I gave him an apology, he wont accept
I gave him a puppy, he wont accept
It's a bit easier to offer him kiss and a hug when he changed his avatar... but I'm pretty sure he wont accept


Honestly, I think he wont forgive me because I'm not a blond. Look what Kathy told him and he didn't even consider to be angry at her

Kathy, what's the secret? Is it really the hair? Should I give up on my red hair?


----------



## runnah (May 6, 2014)

mmaria said:


> I gave him an apology, he wont accept I gave him a puppy, he wont accept It's a bit easier to offer him kiss and a hug when he changed his avatar... but I'm pretty sure he wont accept  Honestly, I think he wont forgive me because I'm not a blond. Look what Kathy told him and he didn't even consider to be angry at her  Kathy, what's the secret? Is it really the hair?

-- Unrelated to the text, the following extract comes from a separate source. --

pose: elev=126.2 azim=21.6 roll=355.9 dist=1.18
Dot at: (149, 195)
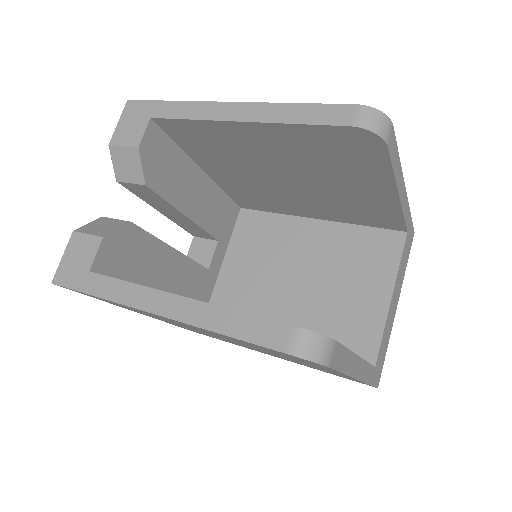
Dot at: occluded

Should I give up on my red hair?



I accepted it.


----------



## pixmedic (May 6, 2014)

I'm working a 48 hour shift, but I can't wait to get home tomorrow and check these out runnah!


----------



## paigew (May 6, 2014)

runnah said:


> Yeah the posing left alot to be desired, the subject was fussy for a good hour. My favorite shots were candids of mother and child just hanging out.


Yes I typically spend 4-6 hours at a newborn session. Getting 30-40 different shots.

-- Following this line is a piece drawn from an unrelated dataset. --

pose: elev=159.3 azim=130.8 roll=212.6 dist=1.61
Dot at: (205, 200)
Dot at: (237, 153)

I agree that #2 is the best. It is really good actually. There is one other on your flickr page that I liked as well. But Kathy hit the nail on the head. The angles, and poses are not flattering. The skin tones need a lot of work, as does the lighting. 

#1 I feel the hat is a big no-no. I like to keep it simple. Plus it is causing baby to look orange. Baby is too far back on poser, he should be pushed way up so we can see his whole face. Putting the hand under the cheek can help lift it into view.

#2 Love 

#3 Up the nose shot. If  you were more at an angle...shooting down the body/nose rather than shooting straight on/up.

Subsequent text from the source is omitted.